=== SUPPLIED TEXT ===
────────

This Week's Fake Horoscope
ARIES (March 21 - April 19)
Be careful of your dinner choices tonight. An incautious poultry entree order will cause you come to the conclusion that you have no idea what bird gave his life to become a "cornish hen". Don't worry, nobody really knows where cornish hens come from. You have two choices: 1) Look to see if there are a lot of pigeons (worse yet, loose feathers) outside the restaurant, or 2) Order the Filet Mignon. But not the "petite" minion (same reason).
TAURUS (April 20 - May 20)
Ease up on the Aqua Velva, sport.
GEMINI (May 21 - June 21)
You are about to become the hero to millions of kids worldwide when you discover the true source of childhood obesity: broccoli, asparagus and brussel sprouts.
CANCER (June 22 - July 22)
The Prize Patrol will not pull up to your house in a beater pickup truck with a window decal of Calvin peeing on Hobbes (or anything else for that matter). Don't open the door, and don't try to cash the big cardboard check.
LEO (July 23 - August 22)
Tonight's "Are You Smarter Than A Fifth Grader?" marathon will do nothing for your self-esteem. Read a book instead. One without pictures.
VIRGO (August 23 - September 22)
You're in for a big surprise when a dinnertime ring-of-the-doorbell comes from none other than actor and activist Sean Penn. Tips: put away the camera, turn off the Madonna CD, and don't ask how he feels about the Iraq situation. Keep conversation light: gardening, the kidlets, his brother's music career. No, wait... Michael Penn hasn't had a hit in years... Just keep quiet and play Yahtzee. And, for Pete's sake, let him win!

────────

=== ENTRIES SHOWN ===
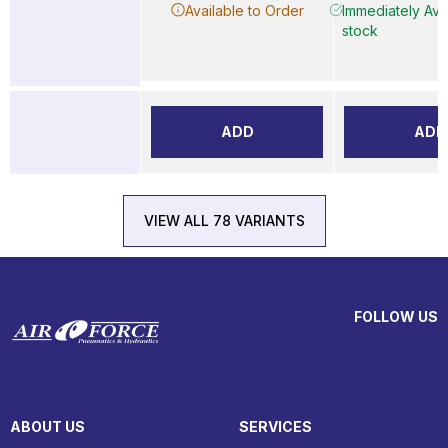
Available to Order
Immediately Avai
stock
ADD
ADD
VIEW ALL 78 VARIANTS
FOLLOW US
ABOUT US
SERVICES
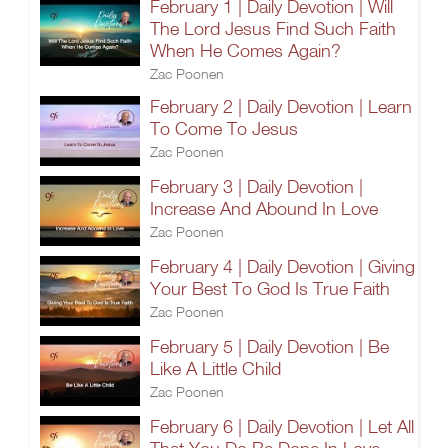
February 1 | Daily Devotion | Will
The Lord Jesus Find Such Faith
When He Comes Again?
Zac Poonen
February 2 | Daily Devotion | Learn
To Come To Jesus
Zac Poonen
February 3 | Daily Devotion |
Increase And Abound In Love
Zac Poonen
February 4 | Daily Devotion | Giving
Your Best To God Is True Faith
Zac Poonen
February 5 | Daily Devotion | Be
Like A Little Child
Zac Poonen
February 6 | Daily Devotion | Let All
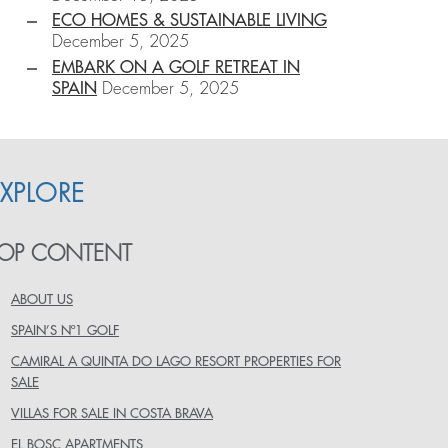
ECO HOMES & SUSTAINABLE LIVING
December 5, 2025
EMBARK ON A GOLF RETREAT IN
SPAIN
December 5, 2025
EXPLORE
OP CONTENT
ABOUT US
SPAIN’S Nº1 GOLF
CAMIRAL A QUINTA DO LAGO RESORT PROPERTIES FOR
SALE
VILLAS FOR SALE IN COSTA BRAVA
EL BOSC APARTMENTS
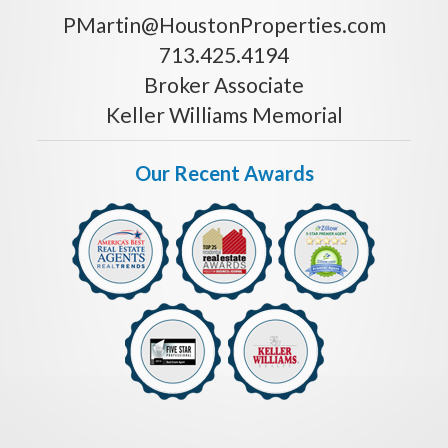
PMartin@HoustonProperties.com
713.425.4194
Broker Associate
Keller Williams Memorial
Our Recent Awards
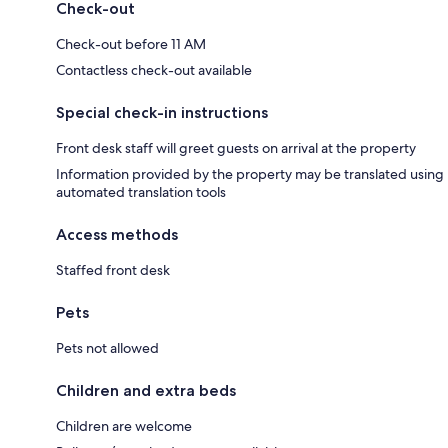
Check-out
Check-out before 11 AM
Contactless check-out available
Special check-in instructions
Front desk staff will greet guests on arrival at the property
Information provided by the property may be translated using
automated translation tools
Access methods
Staffed front desk
Pets
Pets not allowed
Children and extra beds
Children are welcome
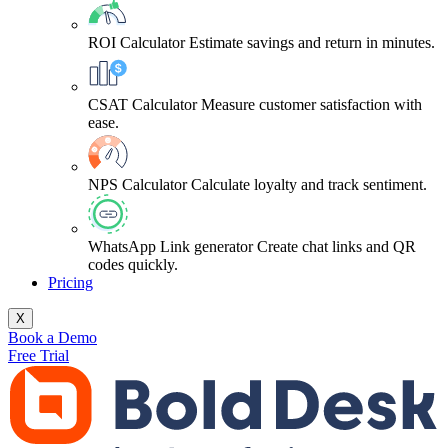
ROI Calculator
Estimate savings and return in minutes.
CSAT Calculator
Measure customer satisfaction with
ease.
NPS Calculator
Calculate loyalty and track sentiment.
WhatsApp Link generator
Create chat links and QR
codes quickly.
Pricing
X
Book a Demo
Free Trial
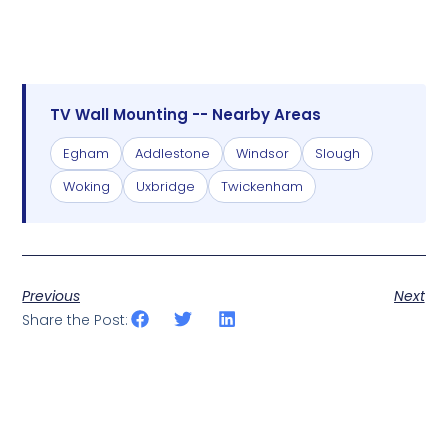
TV Wall Mounting -- Nearby Areas
Egham
Addlestone
Windsor
Slough
Woking
Uxbridge
Twickenham
Previous
Next
Share the Post:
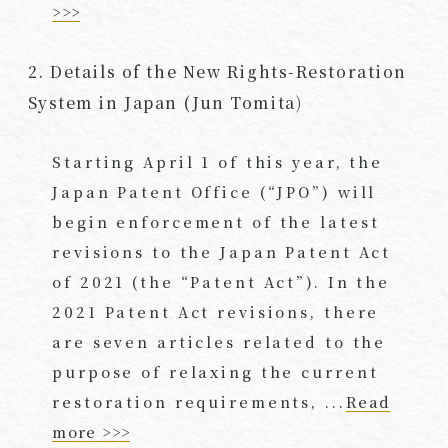
>>>
2. Details of the New Rights-Restoration
System in Japan (Jun Tomita)
Starting April 1 of this year, the
Japan Patent Office (“JPO”) will
begin enforcement of the latest
revisions to the Japan Patent Act
of 2021 (the “Patent Act”). In the
2021 Patent Act revisions, there
are seven articles related to the
purpose of relaxing the current
restoration requirements, ...
Read
more >>>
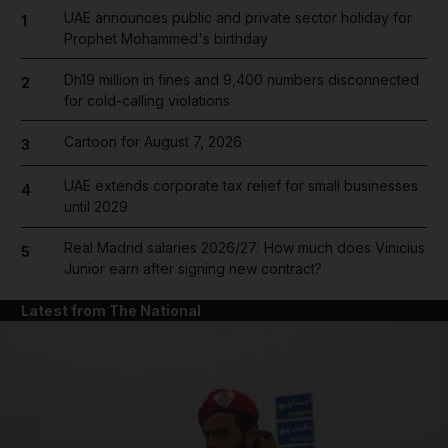
UAE announces public and private sector holiday for
1
Prophet Mohammed's birthday
Dh19 million in fines and 9,400 numbers disconnected
2
for cold-calling violations
Cartoon for August 7, 2026
3
UAE extends corporate tax relief for small businesses
4
until 2029
Real Madrid salaries 2026/27: How much does Vinicius
5
Junior earn after signing new contract?
Latest from The National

────────

=== TASKS FOR THIS EXERCISE ===
A - Please list every zodiac sign that has an entry in the fake horoscope.
B - In the fake horoscope, which game is Virgo told to play with Sean Penn?
C - Switch "pickup truck" to "minivan" in the fake horoscope, and write out the part starting with "You are about" and going on through "- September 22)".

=== SOLUTIONS ===
A - Aries, Taurus, Gemini, Cancer, Leo, Virgo

B - Yahtzee

C -
You are about to become the hero to millions of kids worldwide when you discover the true source of childhood obesity: broccoli, asparagus and brussel sprouts.
CANCER (June 22 - July 22)
The Prize Patrol will not pull up to your house in a beater minivan with a window decal of Calvin peeing on Hobbes (or anything else for that matter). Don't open the door, and don't try to cash the big cardboard check.
LEO (July 23 - August 22)
Tonight's "Are You Smarter Than A Fifth Grader?" marathon will do nothing for your self-esteem. Read a book instead. One without pictures.
VIRGO (August 23 - September 22)